Many years of psychology research show that agency is good for learning and choice gives us agency. In independent schools, the agency has gone. The element of choice is almost nonexistent and has to be fought for, tooth and nail, on an administrative level. The curriculum is like a brick wall: Impenetrable. The criminalization of time in independent schools also comes with a culture of lack of trust and problematic financial structures. We are competing against each other and putting enrichment or scheduled time at the center of the competitive edge. When parents look at independent schools, they demand to know the structure of time. Scheduled time is what they equate to value.
Even in the arts when I was growing up, dancing three hours per day was plenty sufficient to embark on a professional career if the training was constant and good. Today, we are telling students to dance 35 hours a week and double that amount during summer programs that often last for 6 weeks or more. Our students are exhausted and show injuries similar to those of professional dancers with decades of experience in the profession. We are trying to make young people into professionals, which is a very American way of doing things in education, sports, and the arts. Nowhere else in the world does the quest for excellence begin in kindergarten when the roadmap to the Ivy League, Juilliard, or the Olympics is discussed and funneled into conversations that add stress and negative impacts to the child’s identity development.
How luxurious would it be if independent schools only taught four hours of classes per day? When the rest of the school day could be used for deep thinking, movement, or enjoying the beautiful campus parks that mostly lie idle and empty? How many connections and friendships could be fostered with a little bit more time off?
Here is the question: Who would pay for less structured time? How would teachers use that time?
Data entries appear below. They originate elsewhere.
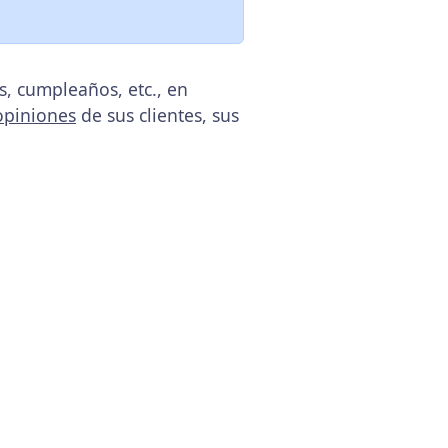
s, cumpleaños, etc., en
opiniones
de sus clientes, sus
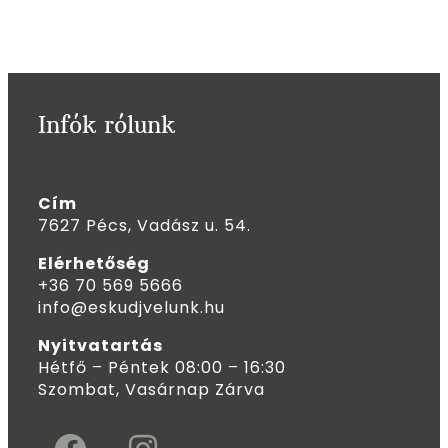
Infók rólunk
Cím
7627 Pécs, Vadász u. 54.
Elérhetőség
+36 70 569 5666
info@eskudjvelunk.hu
Nyitvatartás
Hétfő – Péntek 08:00 – 16:30
Szombat, Vasárnap Zárva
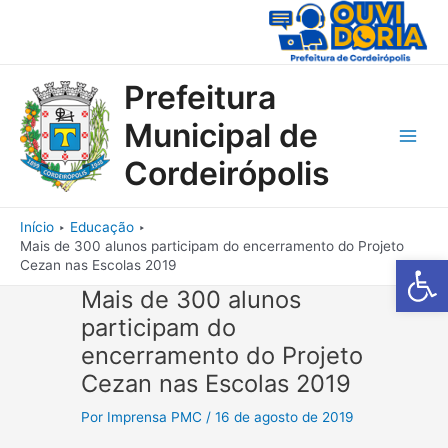
Ir
para
o
conteúdo
Prefeitura
Municipal de
Main
Cordeirópolis
Men
Início
Educação
Mais de 300 alunos participam do encerramento do Projeto
Barra de Fe
Cezan nas Escolas 2019
Mais de 300 alunos
participam do
encerramento do Projeto
Cezan nas Escolas 2019
Por
Imprensa PMC
/
16 de agosto de 2019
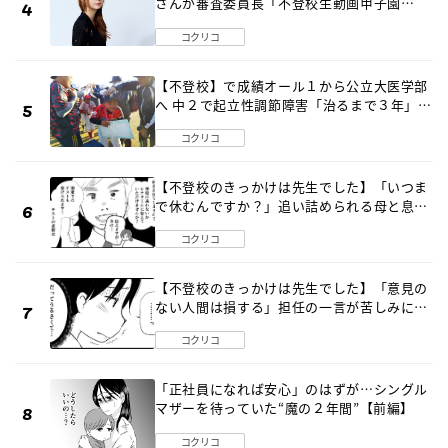
さんが審査委員長「不登校生動画甲子園
2026」が開催
コクリコ
【不登校】で成績オール１から公立大医学部
へ 中２で起立性調節障害「治るまで３年」の
診断 そのとき母は
コクリコ
【不登校のきっかけは先生でした】「いつま
で休むんですか？」追い詰められる母と息子
《第６話》
コクリコ
【不登校のきっかけは先生でした】「意見の
ない人間は損する」担任の一言が苦しみに…
《第１話》
コクリコ
「正社員になれば安心」のはずが…シングル
マザーを待っていた“魔の２年間”【前編】
コクリコ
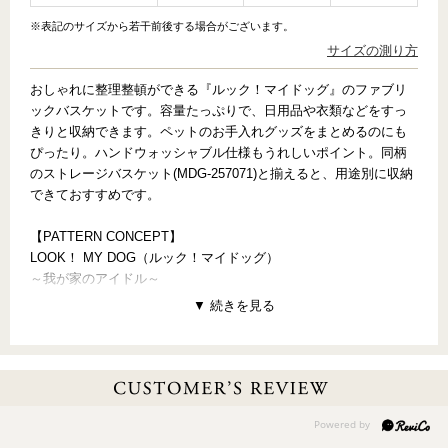
※表記のサイズから若干前後する場合がございます。
サイズの測り方
おしゃれに整理整頓ができる『ルック！マイドッグ』のファブリ
ックバスケットです。容量たっぷりで、日用品や衣類などをすっ
きりと収納できます。ペットのお手入れグッズをまとめるのにも
ぴったり。ハンドウォッシャブル仕様もうれしいポイント。同柄
のストレージバスケット(MDG-257071)と揃えると、用途別に収納
できておすすめです。
【PATTERN CONCEPT】
LOOK！ MY DOG（ルック！マイドッグ）
～我が家のアイドル～
「愛しのワンちゃん」写真展に、みんなのベストショットが勢揃
い。おめめキラキラにっこり笑顔も、キリっとした横顔も、小首
をかしげたり、おちゃめにペロっとしたり、どんな表情もどんな
仕草もただただかわいい。うちの子、最高！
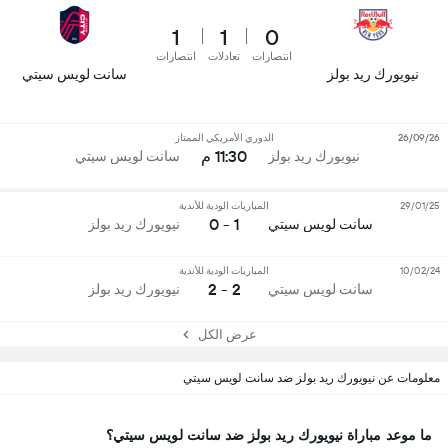
1
1
0
انتصارات
تعادلات
انتصارات
نيويورك ريد بولز
سانت لويس سيتي
26/09/26
الدوري الأمريكي الممتاز
11:30 م
نيويورك ريد بولز
سانت لويس سيتي
29/01/25
المباريات الودية للأندية
1 - 0
سانت لويس سيتي
نيويورك ريد بولز
10/02/24
المباريات الودية للأندية
2 - 2
سانت لويس سيتي
نيويورك ريد بولز
عرض الكل
معلومات عن نيويورك ريد بولز ضد سانت لويس سيتي
ما موعد مباراة نيويورك ريد بولز ضد سانت لويس سيتي؟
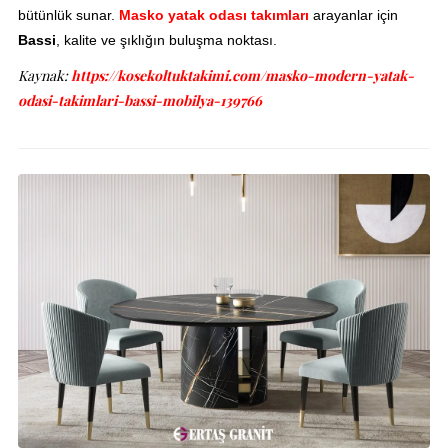
bütünlük sunar.
Masko yatak odası takımları
arayanlar için
Bassi
, kalite ve şıklığın buluşma noktası.
Kaynak:
https://kosekoltuktakimi.com/masko-modern-yatak-
odasi-takimlari-bassi-mobilya-139766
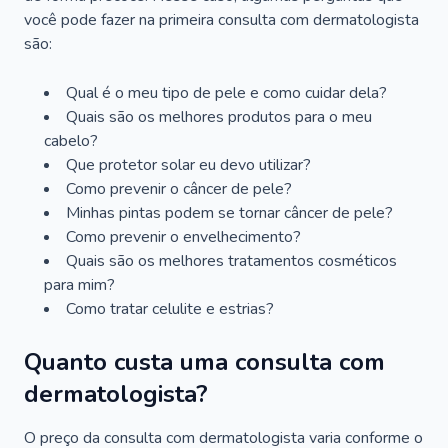
você pode fazer na primeira consulta com dermatologista
são:
Qual é o meu tipo de pele e como cuidar dela?
Quais são os melhores produtos para o meu
cabelo?
Que protetor solar eu devo utilizar?
Como prevenir o câncer de pele?
Minhas pintas podem se tornar câncer de pele?
Como prevenir o envelhecimento?
Quais são os melhores tratamentos cosméticos
para mim?
Como tratar celulite e estrias?
Quanto custa uma consulta com
dermatologista?
O preço da consulta com dermatologista varia conforme o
The fear that students will either have sex, do drugs, or spend time on their screens if we give them a moment of unstructured time is unfounded. The reason that kids and adults choose to veg in front of Netflix and binge-watch a series is because we have turned them into exactly that: Vegetables. You choose this behavior when you are so exhausted that any action on your part seems impossible: Your brain is fried, your body is lethargic, you eat crap, and you feel lousy. What kind of entertainment will work in this situation? TV streaming, gaming: addictive behaviors.
If students have a little bit of energy, feel good, have a nice lunch, walk outside to see nature, and have four hours of unstructured time, then they are so much more likely to actually do something that brings them joy or explore something new. Students might actually begin a new project instead of dreading it. Perhaps students will pick up a book from a stack that they would’ve never touched. Perhaps, students will journal out of fun and not because their teacher prescribed it. Perhaps, students will just sit and have a cup of coffee with their mom or call their grandmother on the phone.
The lack of unstructured time is a crime. It takes away from social relationships. It takes away from being able to do the spur of the moment: spend five minutes with somebody who you can help, shovel the driveway, pick up soup for someone who is ill, or maybe just talk with your dad for a second. You might be finally able to keep up with your cousins whom you have barely seen. You kind of know they’re there, and most likely, the next time you will connect with them in a serious way is when your parents die.
Non-stop scheduling also has huge financial implications. The competition for enrichment among schools makes it so that the price of private education goes up and up, and the demand for financial aid is not able to meet that need. But…what if we were competing for unstructured time? What if a private education of four hours a day would be all students need to develop a creative culture where students love being together when they’re there to learn and also enjoy doing things apart? This would create new social structures within a school. What kinds of projects could emerge if we didn’t schedule them? What kinds of interests might come up? Wouldn’t education be more accessible if we offered less structure?